Wisdom & Foolishness

Wisdom & Foolishness

• We value all human life because it is the intentional creation of God, and therefore not ours to destroy. So we strongly support Care Net of Puget Sound, and so we are hoping you will attend the Fernando Ortega concert at Crossroads on Friday Feb. 21, and urge your friends to do so! Ticket sales are going more slowly than we would like. Hoping you can help with that! Tickets can be purchased at fernandocrossroads.com.

• Many of us, without knowing it, are waiting for some event that will “settle” us in the faith, some event that will finally deliver the certainty we’ve lacked. After that point we will do what we have known we should do, we will be whom we should be. The unspoken prayer begins, “ God, if only you would…. ” So we are spending our lives in the waiting room, the antechamber of biblical Christianity.

• Our ingrained hesitancy involves deeper matters than we might suspect, matters to which Jesus and Paul spoke plainly. In 1 Corinthians 1:22, Paul said (to Greeks), “Jews demand signs and Greeks seek wisdom, but we preach Christ crucified, a stumbling block to Jews and folly to Gentiles.” The Incarnation, death, and resurrection of the Lord did not amount to a system of thought to which one subscribed, an eastern or western philosophical tradition, but to an event that one must either believe or not. The question was not whether you had been sufficiently persuaded, but whether you intended to believe. This is the foolishness of faith.

• Herein lies one of the chicken-or-egg debates of Church history, namely do we seek understanding in order that we might believe, or do we believe in order to understand. When Peter made his so-called good confession and said Jesus was “ the Christ, the son of the living God” he was alone in that moment, out on what would have felt like, relative to the others around him, a narrow limb. Jesus told him, “flesh and blood have not revealed this to you,” meaning, “your faith is not the result of reasoned process of eliminating all doubt.” Rather, he had chosen — and it took some courage — to respond to the inner testimony of the Holy Spirit by saying, “ you are the Christ.” It was on this that Jesus began to build the Church in Jerusalem. So Augustine said, “Understanding is the reward of faith. Therefore, seek not to understand that you may believe, but believe that you may understand.”

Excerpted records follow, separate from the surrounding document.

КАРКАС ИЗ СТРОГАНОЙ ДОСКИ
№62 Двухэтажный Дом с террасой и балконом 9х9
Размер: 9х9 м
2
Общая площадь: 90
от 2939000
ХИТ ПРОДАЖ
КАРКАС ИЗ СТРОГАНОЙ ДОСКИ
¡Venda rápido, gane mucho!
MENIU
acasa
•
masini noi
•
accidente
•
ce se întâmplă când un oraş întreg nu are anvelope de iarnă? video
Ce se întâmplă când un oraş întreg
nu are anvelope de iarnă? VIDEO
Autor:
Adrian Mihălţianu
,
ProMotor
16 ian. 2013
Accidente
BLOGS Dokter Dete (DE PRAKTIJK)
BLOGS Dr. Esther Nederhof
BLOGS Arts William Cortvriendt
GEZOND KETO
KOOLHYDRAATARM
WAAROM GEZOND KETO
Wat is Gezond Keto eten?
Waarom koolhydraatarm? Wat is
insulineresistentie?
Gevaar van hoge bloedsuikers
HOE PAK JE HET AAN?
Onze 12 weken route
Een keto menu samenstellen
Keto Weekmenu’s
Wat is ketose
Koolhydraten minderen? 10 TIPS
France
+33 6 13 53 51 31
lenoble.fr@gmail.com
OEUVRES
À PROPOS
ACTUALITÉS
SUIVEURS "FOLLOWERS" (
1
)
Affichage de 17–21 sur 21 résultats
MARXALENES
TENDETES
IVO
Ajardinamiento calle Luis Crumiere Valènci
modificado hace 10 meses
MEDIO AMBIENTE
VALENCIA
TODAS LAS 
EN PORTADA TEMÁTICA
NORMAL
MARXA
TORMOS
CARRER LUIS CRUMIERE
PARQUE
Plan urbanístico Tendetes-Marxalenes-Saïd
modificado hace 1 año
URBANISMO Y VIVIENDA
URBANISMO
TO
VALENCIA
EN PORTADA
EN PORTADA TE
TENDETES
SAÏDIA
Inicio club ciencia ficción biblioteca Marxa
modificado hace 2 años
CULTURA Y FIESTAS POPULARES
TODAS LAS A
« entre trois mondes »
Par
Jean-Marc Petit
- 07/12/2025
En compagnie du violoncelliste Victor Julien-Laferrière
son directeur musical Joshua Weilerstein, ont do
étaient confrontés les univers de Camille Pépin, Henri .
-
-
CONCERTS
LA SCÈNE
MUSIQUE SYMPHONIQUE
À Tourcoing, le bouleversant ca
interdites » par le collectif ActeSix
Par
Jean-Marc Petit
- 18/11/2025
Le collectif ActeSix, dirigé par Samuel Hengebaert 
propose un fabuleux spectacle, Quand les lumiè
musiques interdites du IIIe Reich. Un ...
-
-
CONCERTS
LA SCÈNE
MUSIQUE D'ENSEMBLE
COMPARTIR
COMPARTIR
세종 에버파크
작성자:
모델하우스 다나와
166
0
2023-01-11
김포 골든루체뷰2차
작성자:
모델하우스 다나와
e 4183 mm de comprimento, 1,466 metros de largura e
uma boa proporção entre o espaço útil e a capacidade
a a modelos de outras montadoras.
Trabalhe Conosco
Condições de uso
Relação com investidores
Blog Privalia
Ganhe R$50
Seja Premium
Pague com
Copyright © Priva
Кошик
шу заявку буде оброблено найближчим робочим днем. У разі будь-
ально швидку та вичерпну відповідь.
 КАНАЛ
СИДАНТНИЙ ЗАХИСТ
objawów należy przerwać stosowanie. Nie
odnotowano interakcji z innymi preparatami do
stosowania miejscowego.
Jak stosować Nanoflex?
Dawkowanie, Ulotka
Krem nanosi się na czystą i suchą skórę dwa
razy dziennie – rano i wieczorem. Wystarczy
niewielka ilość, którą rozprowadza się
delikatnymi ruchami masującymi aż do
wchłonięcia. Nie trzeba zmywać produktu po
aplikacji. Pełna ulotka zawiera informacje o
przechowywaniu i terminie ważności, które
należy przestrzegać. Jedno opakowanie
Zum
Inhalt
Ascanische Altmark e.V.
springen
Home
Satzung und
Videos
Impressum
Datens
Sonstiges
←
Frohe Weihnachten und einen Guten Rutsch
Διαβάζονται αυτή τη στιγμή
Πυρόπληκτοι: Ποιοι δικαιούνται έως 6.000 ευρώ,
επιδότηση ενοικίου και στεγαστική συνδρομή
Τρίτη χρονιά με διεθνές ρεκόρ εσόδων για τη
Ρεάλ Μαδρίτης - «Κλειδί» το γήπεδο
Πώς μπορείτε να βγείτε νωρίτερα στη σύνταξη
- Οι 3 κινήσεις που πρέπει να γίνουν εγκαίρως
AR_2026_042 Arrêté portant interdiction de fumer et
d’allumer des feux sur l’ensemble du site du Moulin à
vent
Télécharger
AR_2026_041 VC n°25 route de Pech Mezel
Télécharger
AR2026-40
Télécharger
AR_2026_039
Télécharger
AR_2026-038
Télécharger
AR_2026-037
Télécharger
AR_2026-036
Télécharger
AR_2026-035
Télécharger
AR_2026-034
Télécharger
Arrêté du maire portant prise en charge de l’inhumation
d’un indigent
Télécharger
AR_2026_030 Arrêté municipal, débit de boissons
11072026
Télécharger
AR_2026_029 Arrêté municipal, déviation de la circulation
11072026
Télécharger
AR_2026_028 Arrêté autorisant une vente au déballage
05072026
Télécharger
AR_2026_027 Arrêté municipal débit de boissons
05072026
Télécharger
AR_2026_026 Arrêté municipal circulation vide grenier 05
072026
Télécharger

• Lesslie Newbigin has wisely said (I’m paraphrasing from memory), “If the Christian faith is based strictly on reason, then the arguments in its favor must be beyond questioning. But they are not. They are relatively fragile.” But Newbigin is only borrowing from Paul: “ For since, in the wisdom of God, the world did not know God through wisdom, it pleased God through the folly of what we preach to save those who believe. For Jews demand signs and Greeks seek wisdom, but we preach Christ crucified, a stumbling block to Jews and folly to Gentiles, but to those who are called, both Jews and Greeks, Christ the power of God and the wisdom of God. For the foolishness of God is wiser than men, and the weakness of God is stronger than men.”